Cobham's thesis states that polynomial time is a synonym for "tractable", "feasible", "efficient", or "fast".^[1]

[edit] Formal definition

More formally, let T(n) be the running time of the algorithm on inputs of size at most n. Then the algorithm is polynomial time if there exists a polynomial p(n) such that, for all input sizes n, the running time T(n) is no larger than p(n).^[2]^[3]

[edit] Strongly and weakly polynomial time

In some contexts, especially in optimization, one differentiates between strongly polynomial time and weakly polynomial time algorithms. These two concepts are only relevant if the inputs to the algorithms consist of integers.
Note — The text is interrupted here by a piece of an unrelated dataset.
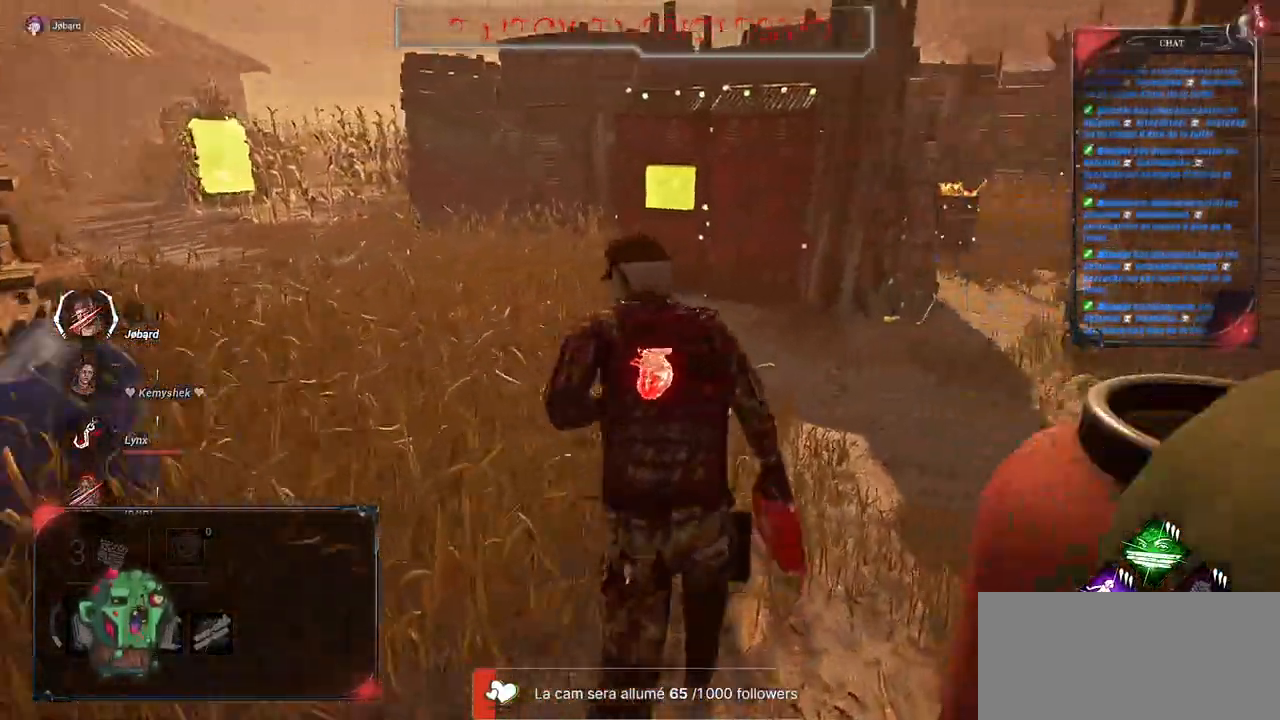
{"keys": ["shift", "z"], "mouse": [], "events": []}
Strongly polynomial time is defined in the arithmetic model of computation. In this model of computation the basic arithmetic operations (addition, subtraction, multiplication, division, and comparison) take a unit time step to perform, regardless of the sizes of the operands. The algorithm runs in strongly polynomial time if ^[4]

the number of operations in the arithmetic model of computation is bounded by a polynomial in the number of integers in the input instance; and
the space used by the algorithm is bounded by a polynomial in the size of the input.
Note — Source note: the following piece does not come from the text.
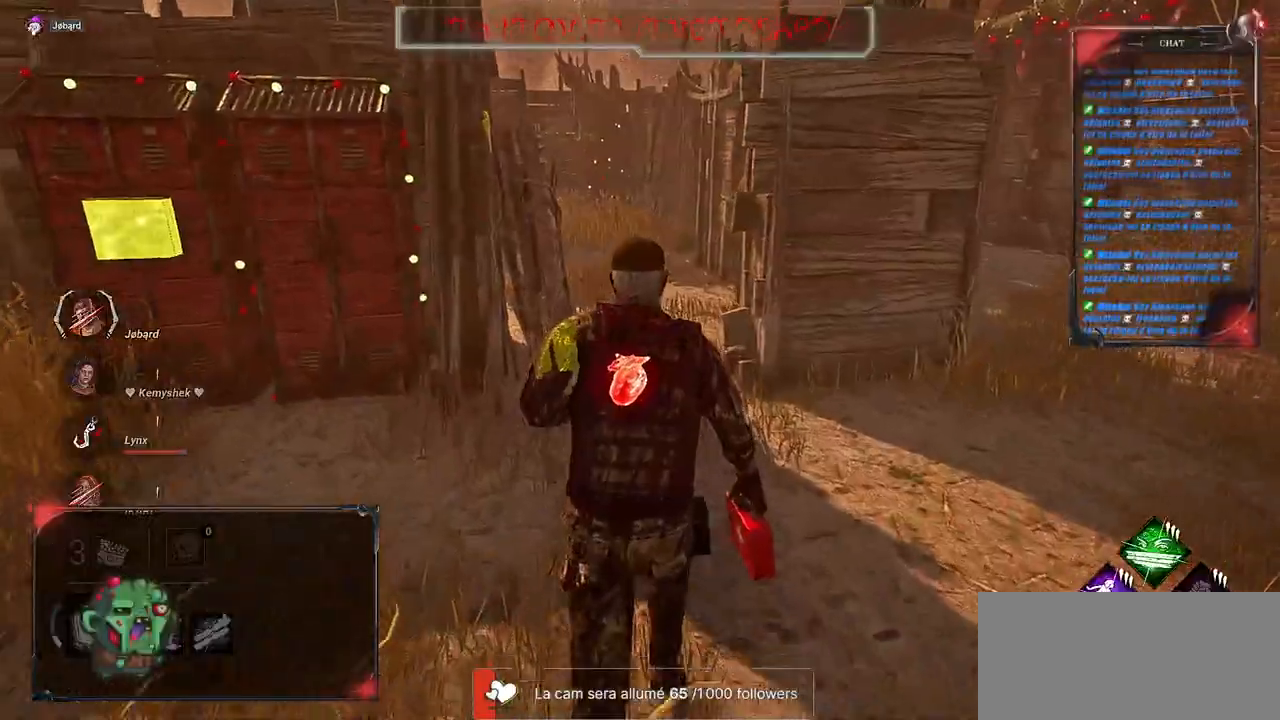
{"keys": ["d", "shift", "z"], "mouse": [], "events": [[400, "d", "down"]]}
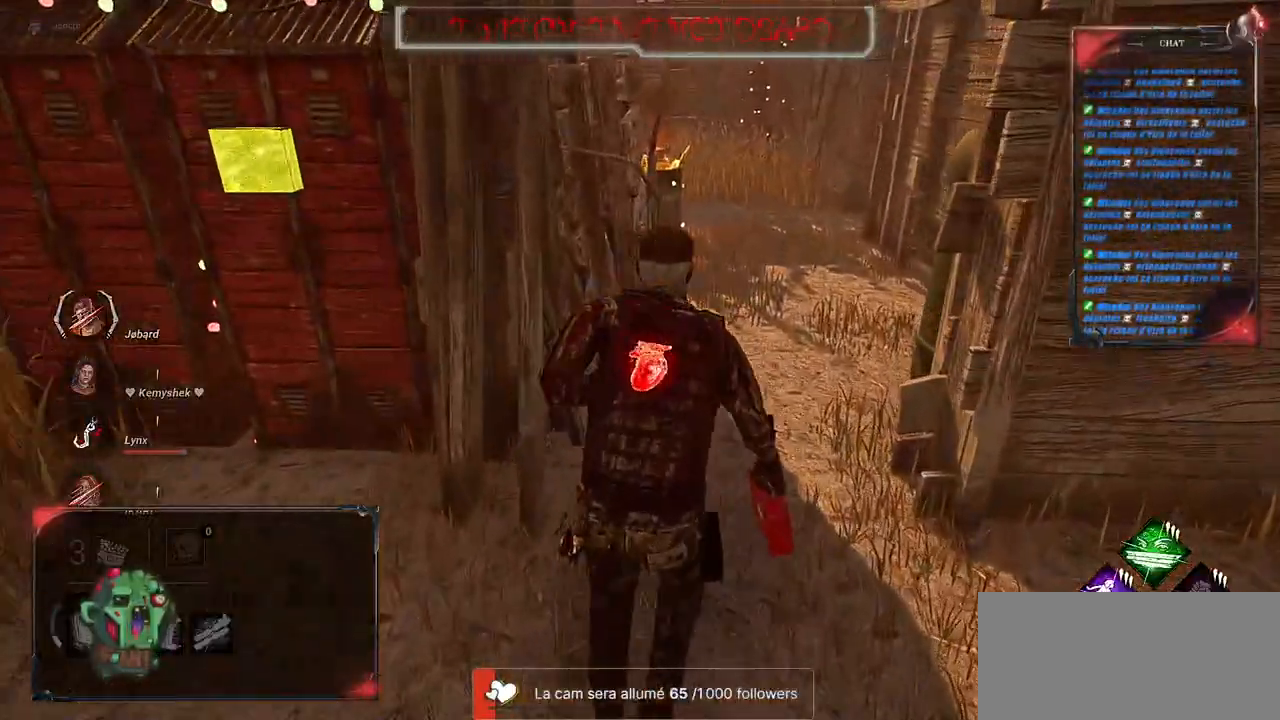
{"keys": ["shift", "z"], "mouse": [], "events": [[50, "d", "up"]]}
Any algorithm with these two properties can be converted to a polynomial time algorithm by replacing the arithmetic operations by suitable algorithms for performing the arithmetic operations on a Turing machine. If the second requirement above is omitted, then this is not true any more. Given n integers it is possible to compute $2^{2^n}$ with n multiplications using repeated squaring. If the integers are small enough (say they are equal to 1), then $2^{2^n}$ cannot be represented in polynomial space. Hence, it is not possible to compute this number in polynomial time on a Turing machine, but it is possible to compute it by polynomially many arithmetic operations.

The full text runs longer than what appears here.